How to schedule fused ops?

For example, I have a conv followed by a relu, and they will be fused in graph, so I can only run to the conv’s schedule func, and in the schedule func I can found the conv op by name. But what if I want to do schedule to relu? How do I know it’s not other ops followed? Did I have to copy the relu schedule here?

You can still use op.name to find relu https://github.com/dmlc/tvm/blob/6a4d71ff40915611bd42b62994992b879e6be610/topi/python/topi/cuda/conv2d.py#L151
outs[0].op is the last op after fusion

1 Like

Thank you for reply!
I know the method, however, does this mean I need to write all the schedule branches for the possibly fused ops? And I need to copy their schedule here. Is there other solution?

What do you mean by scheduling relu? Relu is elemwise op, which will be fused to the loop body of conv2d.

In fact, I need to do tensorize in my schedule, so the intrin func will be different for relu, prelu and so on.
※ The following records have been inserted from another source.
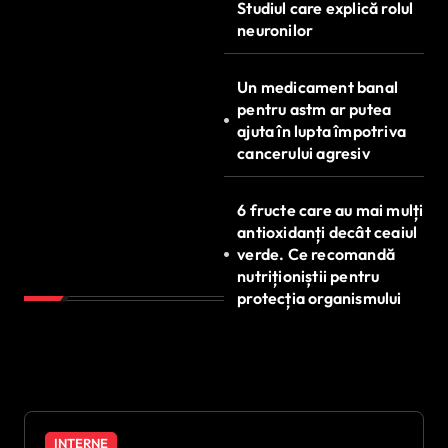
Studiul care explică rolul
neuronilor
Un medicament banal
pentru astm ar putea
ajuta în lupta împotriva
cancerului agresiv
6 fructe care au mai mulți
antioxidanți decât ceaiul
verde. Ce recomandă
nutriționiștii pentru
protecția organismului
INTERNE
And relu is a simple example, what if a complex op which need complex schedule was fused?

We currently inline all fused elemwise ops. If you need to tensorize schedule of elemwise ops, I’m afraid that you have to handle each of them manually (perform computation of elemwise ops in your intrin func)

1 Like

Got it, thank you!
May I know why TVM just fuse compute and not fuse schedule? If there is a complex op fused, does this means its schedule have to be abandoned and we can just rewrite new schedule(or traverse_inline) there.

1 Like

I think it is difficult to define the expected result of fusing schedules. Take conv2d on CUDA for example, after scheduling conv2d, you can fusing any elemwise ops to it because conv2d has a stage of copying from registers to global memory, where elemwise computation can be performed. However, we can’t directly schedule conv2d+relu unless you have tensor intrincs backed by external implementation

Hi, can you show the critical schedule statement that makes the conv2d op fused into its following elementwise op, e.g. topi.nn.relu?

I found it should use compute_at but it seems to be a little hard to use that well.

B = conv2d(A)
C = topi.nn.relu(B)
..
schedule_for_conv2d(s[B], ..)
s[B].compute_at(s[C], C.op.axis[what is reasonable?])

Thank you, I found s[conv].set_scope(‘local’) must be set if we want to fuse following injective ops after a computation that has reduce axis like Convolution.

But is it possible that the schedule for Convolution is not planed to use local scope or cache local, but need to fuse its following injective ops. This use case is for some shader languages that don’t allow user to define local variable array, something like float result_local[1024]; is prohibited.

Hello, can you tell me how to correctly fuse ops? Thanks!